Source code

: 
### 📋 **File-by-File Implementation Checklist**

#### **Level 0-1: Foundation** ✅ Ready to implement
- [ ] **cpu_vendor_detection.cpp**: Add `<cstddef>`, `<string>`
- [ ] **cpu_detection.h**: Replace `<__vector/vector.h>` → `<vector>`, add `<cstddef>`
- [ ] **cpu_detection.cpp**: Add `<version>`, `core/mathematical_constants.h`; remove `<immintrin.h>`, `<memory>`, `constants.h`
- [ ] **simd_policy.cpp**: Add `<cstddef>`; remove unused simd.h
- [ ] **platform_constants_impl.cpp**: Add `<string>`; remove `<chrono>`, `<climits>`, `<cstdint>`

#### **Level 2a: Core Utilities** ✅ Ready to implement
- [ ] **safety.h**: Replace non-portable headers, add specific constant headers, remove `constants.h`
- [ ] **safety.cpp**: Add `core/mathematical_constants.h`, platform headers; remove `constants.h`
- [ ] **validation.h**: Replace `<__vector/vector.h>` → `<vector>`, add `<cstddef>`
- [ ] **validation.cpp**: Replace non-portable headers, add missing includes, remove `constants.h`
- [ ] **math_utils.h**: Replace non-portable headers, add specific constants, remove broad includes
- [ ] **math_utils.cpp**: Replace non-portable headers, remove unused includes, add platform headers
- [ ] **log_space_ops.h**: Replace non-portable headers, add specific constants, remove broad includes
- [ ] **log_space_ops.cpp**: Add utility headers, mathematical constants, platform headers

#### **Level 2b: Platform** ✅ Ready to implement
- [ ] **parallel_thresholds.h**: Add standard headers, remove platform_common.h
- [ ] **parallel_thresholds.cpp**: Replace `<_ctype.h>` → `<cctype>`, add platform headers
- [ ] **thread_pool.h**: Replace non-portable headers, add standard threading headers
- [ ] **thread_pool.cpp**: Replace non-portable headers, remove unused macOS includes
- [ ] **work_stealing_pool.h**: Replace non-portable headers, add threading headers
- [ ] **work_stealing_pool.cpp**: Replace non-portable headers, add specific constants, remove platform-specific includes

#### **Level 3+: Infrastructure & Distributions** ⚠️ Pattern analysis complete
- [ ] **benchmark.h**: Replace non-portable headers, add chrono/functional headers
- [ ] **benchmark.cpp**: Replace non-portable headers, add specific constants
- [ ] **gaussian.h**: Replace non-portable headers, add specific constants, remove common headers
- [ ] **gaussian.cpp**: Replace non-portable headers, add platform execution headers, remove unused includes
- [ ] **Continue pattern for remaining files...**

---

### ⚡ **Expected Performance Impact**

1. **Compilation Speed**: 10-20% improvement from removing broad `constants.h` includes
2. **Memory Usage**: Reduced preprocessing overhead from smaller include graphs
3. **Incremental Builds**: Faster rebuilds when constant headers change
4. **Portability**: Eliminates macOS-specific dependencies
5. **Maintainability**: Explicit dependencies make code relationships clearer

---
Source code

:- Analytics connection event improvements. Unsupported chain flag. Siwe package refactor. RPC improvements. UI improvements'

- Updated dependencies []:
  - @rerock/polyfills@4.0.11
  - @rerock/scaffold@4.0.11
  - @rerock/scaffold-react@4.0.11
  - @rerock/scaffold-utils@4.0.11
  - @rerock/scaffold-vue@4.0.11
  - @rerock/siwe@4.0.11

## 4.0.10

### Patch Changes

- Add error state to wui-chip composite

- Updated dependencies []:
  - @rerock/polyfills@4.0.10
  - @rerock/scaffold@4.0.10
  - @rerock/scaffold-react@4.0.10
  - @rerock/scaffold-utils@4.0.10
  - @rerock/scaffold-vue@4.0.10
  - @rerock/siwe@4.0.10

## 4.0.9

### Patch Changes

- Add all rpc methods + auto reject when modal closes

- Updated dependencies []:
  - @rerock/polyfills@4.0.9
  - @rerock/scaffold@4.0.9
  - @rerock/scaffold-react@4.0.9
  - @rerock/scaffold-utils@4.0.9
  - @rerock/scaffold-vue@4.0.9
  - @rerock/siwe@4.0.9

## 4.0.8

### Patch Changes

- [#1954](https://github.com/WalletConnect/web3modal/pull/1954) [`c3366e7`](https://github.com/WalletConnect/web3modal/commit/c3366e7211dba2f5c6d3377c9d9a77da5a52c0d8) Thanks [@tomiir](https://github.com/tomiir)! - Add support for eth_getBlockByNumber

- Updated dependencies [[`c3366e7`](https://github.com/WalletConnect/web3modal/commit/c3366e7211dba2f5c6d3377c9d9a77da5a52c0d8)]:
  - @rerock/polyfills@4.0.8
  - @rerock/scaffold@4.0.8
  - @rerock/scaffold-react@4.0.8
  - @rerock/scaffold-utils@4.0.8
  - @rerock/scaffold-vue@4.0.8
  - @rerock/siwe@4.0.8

........

• Task details: Look back at the entries above and repeat, unchanged, every line from the line holding "- @rerock/scaffold-utils@4.0.11" through the line holding "- @rerock/scaffold-react@4.0.9".

• Response to this exercise:
  - @rerock/scaffold-utils@4.0.11
  - @rerock/scaffold-vue@4.0.11
  - @rerock/siwe@4.0.11

## 4.0.10

### Patch Changes

- Add error state to wui-chip composite

- Updated dependencies []:
  - @rerock/polyfills@4.0.10
  - @rerock/scaffold@4.0.10
  - @rerock/scaffold-react@4.0.10
  - @rerock/scaffold-utils@4.0.10
  - @rerock/scaffold-vue@4.0.10
  - @rerock/siwe@4.0.10

## 4.0.9

### Patch Changes

- Add all rpc methods + auto reject when modal closes

- Updated dependencies []:
  - @rerock/polyfills@4.0.9
  - @rerock/scaffold@4.0.9
  - @rerock/scaffold-react@4.0.9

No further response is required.